The Supreme Court granted certiorari restoring the decision of the Federal District Judge in Porter’s favour.

The principles involved in such applications are set out in _Strickland v Washington 466 US 668.

The applicant must show that the deficient performance of counsel prejudiced him in the sentencing process.

The performance must be shown to have fallen below an objective standard of reasonableness.

Prejudice requires that there be shown a reasonable probability that, but for the deficiency, the result of the proceeding would have been different.

Those are the tests to be applied by the court that hears the application.

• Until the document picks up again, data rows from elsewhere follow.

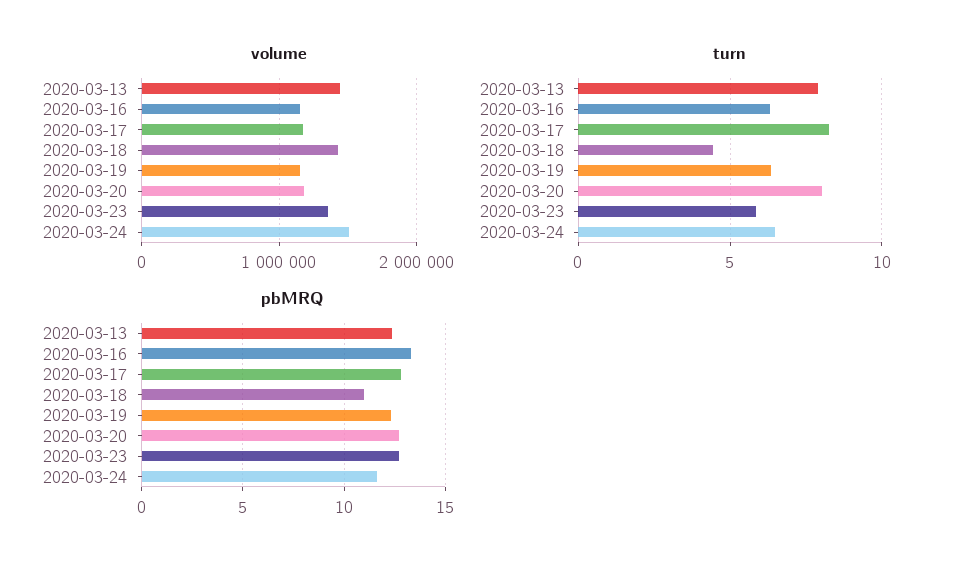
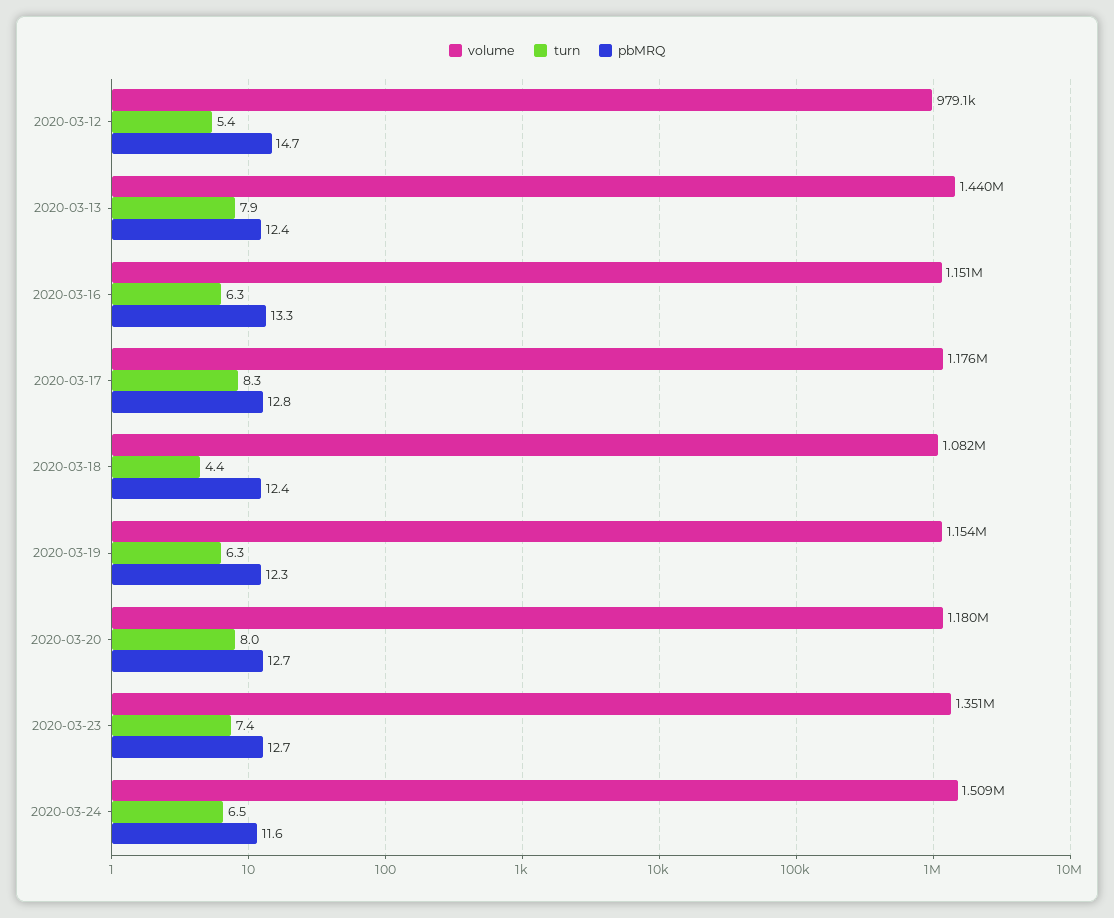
volume, 2020-03-18: 1400000 -> 1082000
turn, 2020-03-23: 6 -> 7.4
pbMRQ, 2020-03-18: 11 -> 12.4
volume, 2020-03-12: none -> 979100
turn, 2020-03-12: none -> 5.4
pbMRQ, 2020-03-12: none -> 14.7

However, by the time it gets to a federal habeas application, the applicant has to establish that the state court’s rejection was contrary to or involved an unreasonable application of the Strickland principles or involved an unreasonable determination of the facts in light of the evidence presented.

The Supreme Court found both tests were satisfied.

The law has a soft spot for war veterans. The judgment cited research going back to a 1922 study of Civil War veterans.

There was no doubt that Porter had served bravely in horrific conditions and was suffering post traumatic stress as a result.

The court also relied on evidence that Porter had been abused as a child by his violent father, although just about everyone on death row could adduce similar evidence.

The judges also relied on a finding by the Florida Supreme Court that the crime was “consistent with a crime of passion”.

I’m all in favour of the Supreme Court’s finding that George Porter should not die.

imageI wonder, however, if Chief Justice Roberts and Justices Thomas and Scalia might have not been loud in dissent if the post traumatic stress condition came from less heroic circumstances than the horrors of the Korean War.

Pic: Clarence Thomas

Then there’s the consideration that this was a murder by a man of his female ex-lover woman and her new paramour.

I have a suspicion that conservative, pro-death penalty justices still share the sentiment of Willie Nelson’s The Red Headed Stranger when it comes to the rights and wrongs of a man killing a woman:

“The yellow-haired lady was buried at sunset;
The stranger went free, of course.
For you can’t hang a man for killin’ a woman,
Who’s tryin’ to steal your horse.”

In any event, the judgment will help death penalty appeal lawyers in shaping arguments for future habeas applications.